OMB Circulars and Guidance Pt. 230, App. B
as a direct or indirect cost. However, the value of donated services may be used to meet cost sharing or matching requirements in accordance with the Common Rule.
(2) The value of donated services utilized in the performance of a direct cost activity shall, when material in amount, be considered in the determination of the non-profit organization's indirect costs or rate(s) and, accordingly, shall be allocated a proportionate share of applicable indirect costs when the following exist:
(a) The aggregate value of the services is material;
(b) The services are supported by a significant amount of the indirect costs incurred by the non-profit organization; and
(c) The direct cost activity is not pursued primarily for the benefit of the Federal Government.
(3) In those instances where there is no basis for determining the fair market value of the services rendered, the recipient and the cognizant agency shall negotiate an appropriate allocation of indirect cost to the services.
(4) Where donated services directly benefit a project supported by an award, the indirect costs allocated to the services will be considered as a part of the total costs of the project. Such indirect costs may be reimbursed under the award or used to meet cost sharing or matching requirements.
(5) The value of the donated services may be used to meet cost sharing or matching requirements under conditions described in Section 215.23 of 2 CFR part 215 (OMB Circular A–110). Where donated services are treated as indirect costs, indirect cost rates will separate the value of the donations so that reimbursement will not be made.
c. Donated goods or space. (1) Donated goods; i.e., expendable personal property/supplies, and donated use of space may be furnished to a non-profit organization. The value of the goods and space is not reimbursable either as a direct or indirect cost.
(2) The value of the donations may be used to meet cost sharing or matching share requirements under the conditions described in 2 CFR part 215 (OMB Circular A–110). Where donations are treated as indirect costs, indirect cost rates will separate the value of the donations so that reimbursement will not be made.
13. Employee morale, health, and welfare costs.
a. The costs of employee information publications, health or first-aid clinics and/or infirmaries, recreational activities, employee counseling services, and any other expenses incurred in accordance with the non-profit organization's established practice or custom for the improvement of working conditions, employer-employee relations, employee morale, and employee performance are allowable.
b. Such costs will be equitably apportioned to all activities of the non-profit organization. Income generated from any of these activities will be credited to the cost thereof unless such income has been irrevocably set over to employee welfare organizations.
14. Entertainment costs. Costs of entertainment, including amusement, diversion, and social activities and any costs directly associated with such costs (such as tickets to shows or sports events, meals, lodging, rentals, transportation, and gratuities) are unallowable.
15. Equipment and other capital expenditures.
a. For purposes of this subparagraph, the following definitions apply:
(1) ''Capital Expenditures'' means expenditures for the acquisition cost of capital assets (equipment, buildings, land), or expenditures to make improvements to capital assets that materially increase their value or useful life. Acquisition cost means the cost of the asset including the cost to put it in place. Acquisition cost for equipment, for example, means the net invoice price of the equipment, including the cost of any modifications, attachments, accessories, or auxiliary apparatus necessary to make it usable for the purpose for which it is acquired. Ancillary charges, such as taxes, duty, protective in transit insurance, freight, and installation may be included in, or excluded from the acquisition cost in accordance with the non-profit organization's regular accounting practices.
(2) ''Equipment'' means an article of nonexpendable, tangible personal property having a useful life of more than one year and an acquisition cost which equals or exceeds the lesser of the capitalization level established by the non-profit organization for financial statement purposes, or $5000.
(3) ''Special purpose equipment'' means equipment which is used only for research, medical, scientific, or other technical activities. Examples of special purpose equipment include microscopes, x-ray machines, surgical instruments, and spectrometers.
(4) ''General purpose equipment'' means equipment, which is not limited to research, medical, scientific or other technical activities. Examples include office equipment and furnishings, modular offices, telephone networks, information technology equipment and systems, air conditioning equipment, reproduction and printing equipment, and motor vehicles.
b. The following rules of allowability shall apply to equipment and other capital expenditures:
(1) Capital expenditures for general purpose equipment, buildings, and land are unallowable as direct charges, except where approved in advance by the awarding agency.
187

================

Your answer should consist of the lines from the line with "a. The costs" to the line with "15. Equipment and other capital expenditures." above, repeated exactly, both ends included.

a. The costs of employee information publications, health or first-aid clinics and/or infirmaries, recreational activities, employee counseling services, and any other expenses incurred in accordance with the non-profit organization's established practice or custom for the improvement of working conditions, employer-employee relations, employee morale, and employee performance are allowable.
b. Such costs will be equitably apportioned to all activities of the non-profit organization. Income generated from any of these activities will be credited to the cost thereof unless such income has been irrevocably set over to employee welfare organizations.
14. Entertainment costs. Costs of entertainment, including amusement, diversion, and social activities and any costs directly associated with such costs (such as tickets to shows or sports events, meals, lodging, rentals, transportation, and gratuities) are unallowable.
15. Equipment and other capital expenditures.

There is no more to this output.